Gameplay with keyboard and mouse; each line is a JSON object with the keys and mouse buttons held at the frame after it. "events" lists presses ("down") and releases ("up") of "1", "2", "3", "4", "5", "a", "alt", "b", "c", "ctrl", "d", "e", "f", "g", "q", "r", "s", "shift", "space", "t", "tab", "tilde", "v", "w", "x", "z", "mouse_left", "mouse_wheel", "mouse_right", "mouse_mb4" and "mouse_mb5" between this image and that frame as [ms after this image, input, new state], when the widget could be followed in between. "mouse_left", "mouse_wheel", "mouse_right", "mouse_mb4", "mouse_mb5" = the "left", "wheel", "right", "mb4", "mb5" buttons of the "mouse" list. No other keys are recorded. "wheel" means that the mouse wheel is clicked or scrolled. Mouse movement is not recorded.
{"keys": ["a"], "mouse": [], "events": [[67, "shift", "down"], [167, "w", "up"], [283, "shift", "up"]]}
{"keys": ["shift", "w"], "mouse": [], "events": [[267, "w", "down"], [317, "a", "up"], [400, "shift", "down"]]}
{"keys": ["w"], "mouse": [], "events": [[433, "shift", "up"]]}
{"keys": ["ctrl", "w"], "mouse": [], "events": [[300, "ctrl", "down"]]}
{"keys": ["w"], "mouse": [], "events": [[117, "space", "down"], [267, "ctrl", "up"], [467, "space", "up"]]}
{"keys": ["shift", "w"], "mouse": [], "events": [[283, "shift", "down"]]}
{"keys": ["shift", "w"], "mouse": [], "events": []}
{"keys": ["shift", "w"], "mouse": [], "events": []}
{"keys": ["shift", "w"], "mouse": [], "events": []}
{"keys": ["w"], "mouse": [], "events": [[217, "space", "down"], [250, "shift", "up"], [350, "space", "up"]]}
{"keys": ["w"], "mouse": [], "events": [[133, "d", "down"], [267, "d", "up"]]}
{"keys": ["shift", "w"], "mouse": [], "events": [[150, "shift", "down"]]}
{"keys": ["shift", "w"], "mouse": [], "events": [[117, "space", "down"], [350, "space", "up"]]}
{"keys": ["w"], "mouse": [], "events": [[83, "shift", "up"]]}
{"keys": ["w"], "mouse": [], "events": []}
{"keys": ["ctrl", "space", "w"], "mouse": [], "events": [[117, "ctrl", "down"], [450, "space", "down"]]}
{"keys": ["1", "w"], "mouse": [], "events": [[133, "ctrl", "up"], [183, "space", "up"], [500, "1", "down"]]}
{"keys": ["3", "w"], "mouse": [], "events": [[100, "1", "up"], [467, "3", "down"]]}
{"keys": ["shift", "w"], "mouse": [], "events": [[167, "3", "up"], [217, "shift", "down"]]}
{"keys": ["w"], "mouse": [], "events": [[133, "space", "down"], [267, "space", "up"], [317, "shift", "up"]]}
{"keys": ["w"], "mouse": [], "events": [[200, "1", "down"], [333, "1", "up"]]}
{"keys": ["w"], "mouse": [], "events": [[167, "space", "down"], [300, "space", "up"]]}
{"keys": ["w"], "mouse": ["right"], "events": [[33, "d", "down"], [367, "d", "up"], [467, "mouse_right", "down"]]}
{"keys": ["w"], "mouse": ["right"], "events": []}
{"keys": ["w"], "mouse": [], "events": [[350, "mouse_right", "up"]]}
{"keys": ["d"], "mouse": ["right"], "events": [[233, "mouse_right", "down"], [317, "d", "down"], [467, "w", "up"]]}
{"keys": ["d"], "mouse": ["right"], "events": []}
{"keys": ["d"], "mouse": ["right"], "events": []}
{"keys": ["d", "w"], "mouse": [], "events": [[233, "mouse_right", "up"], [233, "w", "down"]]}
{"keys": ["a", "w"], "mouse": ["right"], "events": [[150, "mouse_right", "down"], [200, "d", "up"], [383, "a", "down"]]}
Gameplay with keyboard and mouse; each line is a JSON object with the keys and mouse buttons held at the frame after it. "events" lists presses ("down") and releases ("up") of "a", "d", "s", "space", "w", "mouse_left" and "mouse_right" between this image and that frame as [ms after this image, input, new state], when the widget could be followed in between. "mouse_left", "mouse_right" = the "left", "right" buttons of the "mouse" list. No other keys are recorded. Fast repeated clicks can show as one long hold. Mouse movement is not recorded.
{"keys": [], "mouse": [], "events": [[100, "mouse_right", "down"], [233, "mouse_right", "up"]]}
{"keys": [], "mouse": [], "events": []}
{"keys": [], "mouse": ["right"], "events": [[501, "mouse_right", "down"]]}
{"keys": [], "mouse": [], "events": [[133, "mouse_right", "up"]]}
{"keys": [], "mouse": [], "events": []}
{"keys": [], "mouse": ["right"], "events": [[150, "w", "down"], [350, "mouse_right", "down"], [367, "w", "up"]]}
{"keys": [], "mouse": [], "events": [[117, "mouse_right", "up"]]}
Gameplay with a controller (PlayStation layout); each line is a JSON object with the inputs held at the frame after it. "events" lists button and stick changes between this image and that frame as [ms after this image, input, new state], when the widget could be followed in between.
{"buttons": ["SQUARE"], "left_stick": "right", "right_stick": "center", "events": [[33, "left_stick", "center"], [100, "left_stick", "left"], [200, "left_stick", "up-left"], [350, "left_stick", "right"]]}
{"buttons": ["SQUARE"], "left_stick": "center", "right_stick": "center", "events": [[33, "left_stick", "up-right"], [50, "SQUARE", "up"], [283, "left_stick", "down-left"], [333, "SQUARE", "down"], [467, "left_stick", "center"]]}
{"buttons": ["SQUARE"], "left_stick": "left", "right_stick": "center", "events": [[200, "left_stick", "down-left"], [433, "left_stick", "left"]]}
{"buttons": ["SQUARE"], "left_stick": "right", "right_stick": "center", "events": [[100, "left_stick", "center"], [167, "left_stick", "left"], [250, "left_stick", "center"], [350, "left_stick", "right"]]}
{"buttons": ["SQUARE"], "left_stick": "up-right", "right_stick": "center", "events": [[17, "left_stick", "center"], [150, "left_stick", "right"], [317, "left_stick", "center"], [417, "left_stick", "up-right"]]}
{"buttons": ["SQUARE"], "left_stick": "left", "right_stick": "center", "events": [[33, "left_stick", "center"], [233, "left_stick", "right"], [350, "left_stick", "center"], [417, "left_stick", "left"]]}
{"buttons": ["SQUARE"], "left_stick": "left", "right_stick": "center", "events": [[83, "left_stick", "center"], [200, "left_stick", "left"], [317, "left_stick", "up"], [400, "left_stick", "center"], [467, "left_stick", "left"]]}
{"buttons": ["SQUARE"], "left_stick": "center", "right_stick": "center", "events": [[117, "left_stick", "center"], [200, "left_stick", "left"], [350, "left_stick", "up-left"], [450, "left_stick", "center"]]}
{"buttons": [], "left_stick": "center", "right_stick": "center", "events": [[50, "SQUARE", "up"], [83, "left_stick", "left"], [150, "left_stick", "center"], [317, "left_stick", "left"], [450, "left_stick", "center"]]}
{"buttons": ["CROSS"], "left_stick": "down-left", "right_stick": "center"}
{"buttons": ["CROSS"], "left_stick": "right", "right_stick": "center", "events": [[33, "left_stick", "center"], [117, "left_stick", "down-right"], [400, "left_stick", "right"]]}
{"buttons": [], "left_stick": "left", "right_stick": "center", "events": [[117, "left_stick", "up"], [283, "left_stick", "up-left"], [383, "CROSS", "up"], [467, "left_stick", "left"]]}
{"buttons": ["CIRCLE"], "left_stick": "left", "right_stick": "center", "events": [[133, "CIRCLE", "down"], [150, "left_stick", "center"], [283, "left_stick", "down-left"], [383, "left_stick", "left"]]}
┄┄┄┄┄┄┄┄┄┄┄┄┄┄┄┄┄┄┄┄
Every line of the listing is to be returned exactly as written.

> **Task result**
Gameplay with keyboard and mouse; each line is a JSON object with the keys and mouse buttons held at the frame after it. "events" lists presses ("down") and releases ("up") of "1", "2", "3", "4", "5", "a", "alt", "b", "c", "ctrl", "d", "e", "f", "g", "q", "r", "s", "shift", "space", "t", "tab", "tilde", "v", "w", "x", "z", "mouse_left", "mouse_wheel", "mouse_right", "mouse_mb4" and "mouse_mb5" between this image and that frame as [ms after this image, input, new state], when the widget could be followed in between. "mouse_left", "mouse_wheel", "mouse_right", "mouse_mb4", "mouse_mb5" = the "left", "wheel", "right", "mb4", "mb5" buttons of the "mouse" list. No other keys are recorded. "wheel" means that the mouse wheel is clicked or scrolled. Mouse movement is not recorded.
{"keys": ["a"], "mouse": [], "events": [[67, "shift", "down"], [167, "w", "up"], [283, "shift", "up"]]}
{"keys": ["shift", "w"], "mouse": [], "events": [[267, "w", "down"], [317, "a", "up"], [400, "shift", "down"]]}
{"keys": ["w"], "mouse": [], "events": [[433, "shift", "up"]]}
{"keys": ["ctrl", "w"], "mouse": [], "events": [[300, "ctrl", "down"]]}
{"keys": ["w"], "mouse": [], "events": [[117, "space", "down"], [267, "ctrl", "up"], [467, "space", "up"]]}
{"keys": ["shift", "w"], "mouse": [], "events": [[283, "shift", "down"]]}
{"keys": ["shift", "w"], "mouse": [], "events": []}
{"keys": ["shift", "w"], "mouse": [], "events": []}
{"keys": ["shift", "w"], "mouse": [], "events": []}
{"keys": ["w"], "mouse": [], "events": [[217, "space", "down"], [250, "shift", "up"], [350, "space", "up"]]}
{"keys": ["w"], "mouse": [], "events": [[133, "d", "down"], [267, "d", "up"]]}
{"keys": ["shift", "w"], "mouse": [], "events": [[150, "shift", "down"]]}
{"keys": ["shift", "w"], "mouse": [], "events": [[117, "space", "down"], [350, "space", "up"]]}
{"keys": ["w"], "mouse": [], "events": [[83, "shift", "up"]]}
{"keys": ["w"], "mouse": [], "events": []}
{"keys": ["ctrl", "space", "w"], "mouse": [], "events": [[117, "ctrl", "down"], [450, "space", "down"]]}
{"keys": ["1", "w"], "mouse": [], "events": [[133, "ctrl", "up"], [183, "space", "up"], [500, "1", "down"]]}
{"keys": ["3", "w"], "mouse": [], "events": [[100, "1", "up"], [467, "3", "down"]]}
{"keys": ["shift", "w"], "mouse": [], "events": [[167, "3", "up"], [217, "shift", "down"]]}
{"keys": ["w"], "mouse": [], "events": [[133, "space", "down"], [267, "space", "up"], [317, "shift", "up"]]}
{"keys": ["w"], "mouse": [], "events": [[200, "1", "down"], [333, "1", "up"]]}
{"keys": ["w"], "mouse": [], "events": [[167, "space", "down"], [300, "space", "up"]]}
{"keys": ["w"], "mouse": ["right"], "events": [[33, "d", "down"], [367, "d", "up"], [467, "mouse_right", "down"]]}
{"keys": ["w"], "mouse": ["right"], "events": []}
{"keys": ["w"], "mouse": [], "events": [[350, "mouse_right", "up"]]}
{"keys": ["d"], "mouse": ["right"], "events": [[233, "mouse_right", "down"], [317, "d", "down"], [467, "w", "up"]]}
{"keys": ["d"], "mouse": ["right"], "events": []}
{"keys": ["d"], "mouse": ["right"], "events": []}
{"keys": ["d", "w"], "mouse": [], "events": [[233, "mouse_right", "up"], [233, "w", "down"]]}
{"keys": ["a", "w"], "mouse": ["right"], "events": [[150, "mouse_right", "down"], [200, "d", "up"], [383, "a", "down"]]}
Gameplay with keyboard and mouse; each line is a JSON object with the keys and mouse buttons held at the frame after it. "events" lists presses ("down") and releases ("up") of "a", "d", "s", "space", "w", "mouse_left" and "mouse_right" between this image and that frame as [ms after this image, input, new state], when the widget could be followed in between. "mouse_left", "mouse_right" = the "left", "right" buttons of the "mouse" list. No other keys are recorded. Fast repeated clicks can show as one long hold. Mouse movement is not recorded.
{"keys": [], "mouse": [], "events": [[100, "mouse_right", "down"], [233, "mouse_right", "up"]]}
{"keys": [], "mouse": [], "events": []}
{"keys": [], "mouse": ["right"], "events": [[501, "mouse_right", "down"]]}
{"keys": [], "mouse": [], "events": [[133, "mouse_right", "up"]]}
{"keys": [], "mouse": [], "events": []}
{"keys": [], "mouse": ["right"], "events": [[150, "w", "down"], [350, "mouse_right", "down"], [367, "w", "up"]]}
{"keys": [], "mouse": [], "events": [[117, "mouse_right", "up"]]}
Gameplay with a controller (PlayStation layout); each line is a JSON object with the inputs held at the frame after it. "events" lists button and stick changes between this image and that frame as [ms after this image, input, new state], when the widget could be followed in between.
{"buttons": ["SQUARE"], "left_stick": "right", "right_stick": "center", "events": [[33, "left_stick", "center"], [100, "left_stick", "left"], [200, "left_stick", "up-left"], [350, "left_stick", "right"]]}
{"buttons": ["SQUARE"], "left_stick": "center", "right_stick": "center", "events": [[33, "left_stick", "up-right"], [50, "SQUARE", "up"], [283, "left_stick", "down-left"], [333, "SQUARE", "down"], [467, "left_stick", "center"]]}
{"buttons": ["SQUARE"], "left_stick": "left", "right_stick": "center", "events": [[200, "left_stick", "down-left"], [433, "left_stick", "left"]]}
{"buttons": ["SQUARE"], "left_stick": "right", "right_stick": "center", "events": [[100, "left_stick", "center"], [167, "left_stick", "left"], [250, "left_stick", "center"], [350, "left_stick", "right"]]}
{"buttons": ["SQUARE"], "left_stick": "up-right", "right_stick": "center", "events": [[17, "left_stick", "center"], [150, "left_stick", "right"], [317, "left_stick", "center"], [417, "left_stick", "up-right"]]}
{"buttons": ["SQUARE"], "left_stick": "left", "right_stick": "center", "events": [[33, "left_stick", "center"], [233, "left_stick", "right"], [350, "left_stick", "center"], [417, "left_stick", "left"]]}
{"buttons": ["SQUARE"], "left_stick": "left", "right_stick": "center", "events": [[83, "left_stick", "center"], [200, "left_stick", "left"], [317, "left_stick", "up"], [400, "left_stick", "center"], [467, "left_stick", "left"]]}
{"buttons": ["SQUARE"], "left_stick": "center", "right_stick": "center", "events": [[117, "left_stick", "center"], [200, "left_stick", "left"], [350, "left_stick", "up-left"], [450, "left_stick", "center"]]}
{"buttons": [], "left_stick": "center", "right_stick": "center", "events": [[50, "SQUARE", "up"], [83, "left_stick", "left"], [150, "left_stick", "center"], [317, "left_stick", "left"], [450, "left_stick", "center"]]}
{"buttons": ["CROSS"], "left_stick": "down-left", "right_stick": "center"}
{"buttons": ["CROSS"], "left_stick": "right", "right_stick": "center", "events": [[33, "left_stick", "center"], [117, "left_stick", "down-right"], [400, "left_stick", "right"]]}
{"buttons": [], "left_stick": "left", "right_stick": "center", "events": [[117, "left_stick", "up"], [283, "left_stick", "up-left"], [383, "CROSS", "up"], [467, "left_stick", "left"]]}
{"buttons": ["CIRCLE"], "left_stick": "left", "right_stick": "center", "events": [[133, "CIRCLE", "down"], [150, "left_stick", "center"], [283, "left_stick", "down-left"], [383, "left_stick", "left"]]}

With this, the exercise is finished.